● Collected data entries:
---*---

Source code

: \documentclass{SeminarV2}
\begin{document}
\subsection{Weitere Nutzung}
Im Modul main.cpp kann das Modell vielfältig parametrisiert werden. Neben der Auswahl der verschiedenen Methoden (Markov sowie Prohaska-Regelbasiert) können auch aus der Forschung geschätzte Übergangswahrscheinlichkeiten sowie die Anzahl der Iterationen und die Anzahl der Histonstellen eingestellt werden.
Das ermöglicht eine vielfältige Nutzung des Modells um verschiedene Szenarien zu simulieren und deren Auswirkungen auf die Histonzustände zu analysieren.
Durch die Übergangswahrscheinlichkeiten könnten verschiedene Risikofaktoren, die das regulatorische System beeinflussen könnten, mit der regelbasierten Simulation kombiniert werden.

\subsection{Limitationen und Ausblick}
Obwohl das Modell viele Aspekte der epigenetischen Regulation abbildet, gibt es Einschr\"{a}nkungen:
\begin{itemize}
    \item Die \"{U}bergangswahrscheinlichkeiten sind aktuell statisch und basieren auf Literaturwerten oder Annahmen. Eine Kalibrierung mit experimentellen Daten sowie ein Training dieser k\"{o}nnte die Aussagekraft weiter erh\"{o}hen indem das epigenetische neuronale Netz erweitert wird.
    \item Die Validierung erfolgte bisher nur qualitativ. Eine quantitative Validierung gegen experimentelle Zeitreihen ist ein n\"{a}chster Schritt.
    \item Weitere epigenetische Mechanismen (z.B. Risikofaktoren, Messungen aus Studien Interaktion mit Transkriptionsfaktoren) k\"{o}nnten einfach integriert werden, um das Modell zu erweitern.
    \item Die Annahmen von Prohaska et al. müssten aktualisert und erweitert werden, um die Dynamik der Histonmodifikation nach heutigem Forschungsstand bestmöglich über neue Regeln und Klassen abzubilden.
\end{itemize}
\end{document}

---*---

Output every line from the records, exactly as written.

● Result of this exercise:
Source code

: \documentclass{SeminarV2}
\begin{document}
\subsection{Weitere Nutzung}
Im Modul main.cpp kann das Modell vielfältig parametrisiert werden. Neben der Auswahl der verschiedenen Methoden (Markov sowie Prohaska-Regelbasiert) können auch aus der Forschung geschätzte Übergangswahrscheinlichkeiten sowie die Anzahl der Iterationen und die Anzahl der Histonstellen eingestellt werden.
Das ermöglicht eine vielfältige Nutzung des Modells um verschiedene Szenarien zu simulieren und deren Auswirkungen auf die Histonzustände zu analysieren.
Durch die Übergangswahrscheinlichkeiten könnten verschiedene Risikofaktoren, die das regulatorische System beeinflussen könnten, mit der regelbasierten Simulation kombiniert werden.

\subsection{Limitationen und Ausblick}
Obwohl das Modell viele Aspekte der epigenetischen Regulation abbildet, gibt es Einschr\"{a}nkungen:
\begin{itemize}
    \item Die \"{U}bergangswahrscheinlichkeiten sind aktuell statisch und basieren auf Literaturwerten oder Annahmen. Eine Kalibrierung mit experimentellen Daten sowie ein Training dieser k\"{o}nnte die Aussagekraft weiter erh\"{o}hen indem das epigenetische neuronale Netz erweitert wird.
    \item Die Validierung erfolgte bisher nur qualitativ. Eine quantitative Validierung gegen experimentelle Zeitreihen ist ein n\"{a}chster Schritt.
    \item Weitere epigenetische Mechanismen (z.B. Risikofaktoren, Messungen aus Studien Interaktion mit Transkriptionsfaktoren) k\"{o}nnten einfach integriert werden, um das Modell zu erweitern.
    \item Die Annahmen von Prohaska et al. müssten aktualisert und erweitert werden, um die Dynamik der Histonmodifikation nach heutigem Forschungsstand bestmöglich über neue Regeln und Klassen abzubilden.
\end{itemize}
\end{document}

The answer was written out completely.